Protein Crystallization Through The Eye Of An Electron Microscope

Kathryn Gomery*, Elaine Humphrey**, Rodney Herring**

*University of Victoria, Department of Biochemistry and Microbiology, PO Box 3055 STN CSC, Victoria, BC, Canada, V8W 3P6

**University of Victoria, Department of Mechanical Engineering, PO Box 3055 STN CSC, Victoria, BC, Canada, V8W 3P6

Our research attempts to look at protein crystal quality and the nucleation process through the use of electron microscopy. Although recent research has led our current understanding of nucleation to be a two-step mechanism involving the formation of nuclei from dense liquid clusters, it’s still unclear whether nuclei first start as amorphous aggregate or as crystalline lattices. Few studies have previously looked at protein crystal nucleation and growth using electron microscopy. Using TEM and SEM imaging and diffraction of lysozyme as a model protein crystal, we report the internal twodimensional strain and density of crystallites in a protein crystal, at a resolution never seen before. SEM images reveal the protein crystal growth process proceeds in a stacking, spiraling manner, beginning from a nucleation centre that does not appear to be crystalline, while TEM diffraction shows unique features of crystal mosaicity that can be directly correlated to TEM images.

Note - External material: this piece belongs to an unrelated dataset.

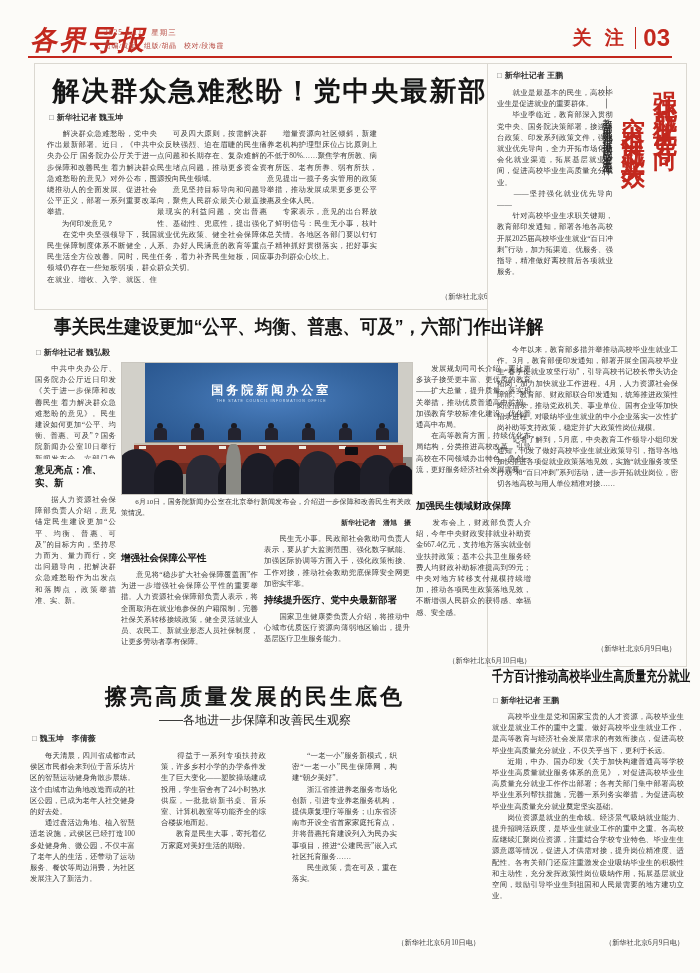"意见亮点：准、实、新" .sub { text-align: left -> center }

Figure 1 shows a TEM image of a protein crystal (lysozyme). There are many interesting features in the crystal, which are labelled in the figure legend. The crystal is wedge-shaped and slightly bent resulting in bend contours (marked a) due to Bragg diffraction from different atomic planes in the crystal [1]. Many small crystallites are seen within the main crystal having an area density of ~0.8 crystallites per μm2 . These crystallites ranged in diameter from 0.1 μm to 0.7 μm, with a mean size of 0.347 μm. Other features include contrast in the protein crystal due to the presence of dislocations (marked d) and some white and black banded contrast (marked j) possibly indicating the presence of stacking faults. A dislocation network is seen throughout the crystal, which varies due to a change in thickness of the crystal which thins in areas marked f, for example, towards its edge and towards a hole (marked h) in the crystal, which contributes to the thinning of the network. The hole was produced by concentrating the electron beam to a small probe that ablated the crystal.

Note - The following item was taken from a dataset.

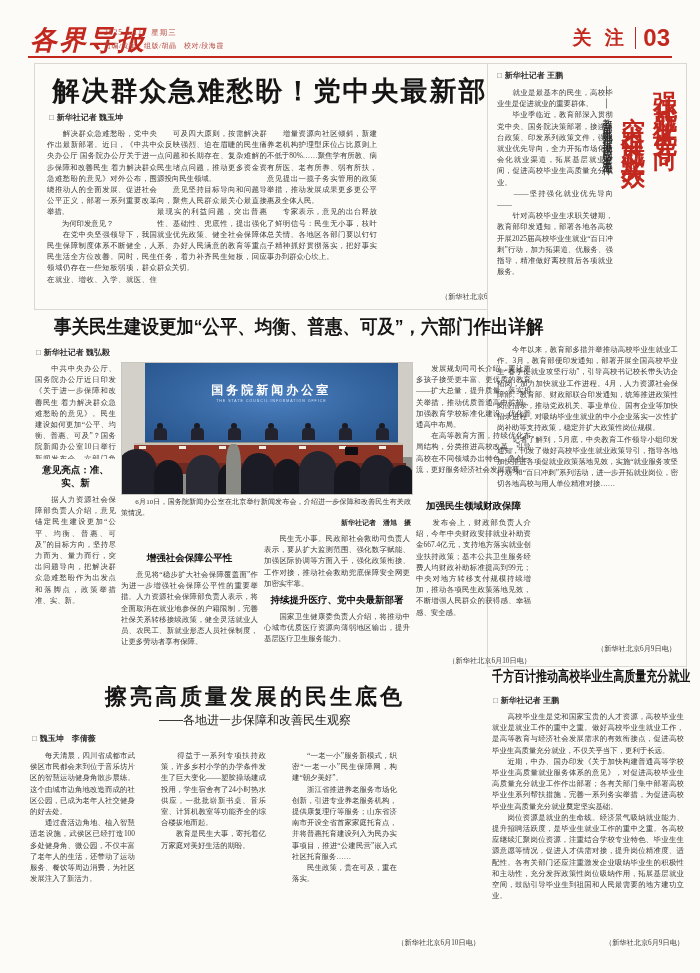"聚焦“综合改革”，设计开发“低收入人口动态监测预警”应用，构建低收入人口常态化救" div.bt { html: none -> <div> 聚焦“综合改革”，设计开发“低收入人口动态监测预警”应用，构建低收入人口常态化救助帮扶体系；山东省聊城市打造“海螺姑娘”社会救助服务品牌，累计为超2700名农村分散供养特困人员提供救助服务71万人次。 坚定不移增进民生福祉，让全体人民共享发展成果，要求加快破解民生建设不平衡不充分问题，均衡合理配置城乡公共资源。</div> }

The intensity passing through the crystal shown in Figure 1 was diffracted as shown in Figure 2. Although diffraction conditions were not ideal, this diffraction pattern does show some interesting, useful features. Spots 1 and 2 are well defined diffraction spots that have an elliptical shape, due to the strain within the crystal, and their shape can be used to estimate the two dimensional (x, y) internal strain of the crystal using:

1)   \(\Delta d_{x}/d_{o} = (d_{x_{1}}-d_{x_{2}})/d_{o} \)
2)   \(\Delta d_{y}/d_{o} = (d_{y_{1}}-d_{y_{2}})/d_{o} \)

Where do is the intermolecular spacing of the protein crystal plane giving rise to the elliptically shaped diffracted beam, ∆dx is the distortion of the spot in the x direction and ∆dy is the distortion of the spot in the y direction. Values of 0.036 in the x direction and 0.073 in the y directions for spots 1 and 2, respectively were obtained using this method.

Figure 3 shows that using SEM, the nucleation and growth of lysozyme crystals was able to be observed, thereby overcoming the problems associated with viewing liquids in the vacuum of the SEM. This image, taken 12 minutes post nucleation, reveals some remarkable features. The crystals are growing in a stacking, spiraling manner, beginning from a nucleation centre that lacks flat surfaces, is round and does not appear to be crystalline.